They hid wherever they could for as long as it took the Allies to win the war -- Jewish children, frightened, alone, often separated from their families. For months, even years, they faced the constant danger of discovery, fabricating new identities at a young age, sacrificing their childhoods to save their lives. These secret survivors have suppressed these painful memories for decades. Now, in The Hidden Children, twenty-three adult survivors share their moving wartime experiences -- some for the first time.

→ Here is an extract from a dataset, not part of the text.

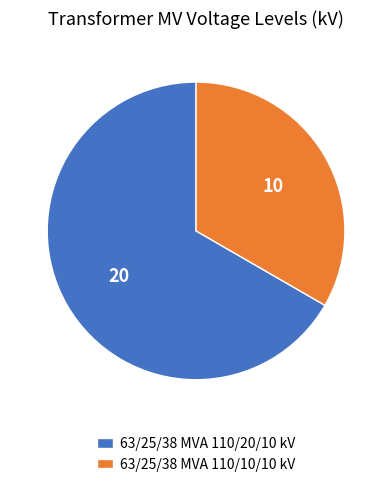

Count the number of slices in the pie.

2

There is Rosa, who hid in an impoverished one-room farmhouse with three others, sleeping on a clay pallet behind a stove; Renee, who posed as a Catholic and was kept in a convent by nuns who knew her secret; and Richard, who lived in a closet with his family for thirteen months. Their personal stories of belief and determination give a voice, at last, to the forgotten. Inspiring and life-affirming, The Hidden Children is an unparalleled document of witness, discovery, and the miracle of human courage.
This book should be required reading in high school and esepecially college classes for psychology or history students, as well as political science degrees. As an avid readr of WWII I found this book to be so informative and revealing of the suffering and tragedy of the time and people. Yound people today in junior and high school fret over the most simple of issues like a non-workiing cell phone or a poorly taken selfie photo. Hardly anything worth worrying about yet so traumatic to them today. How times have changed.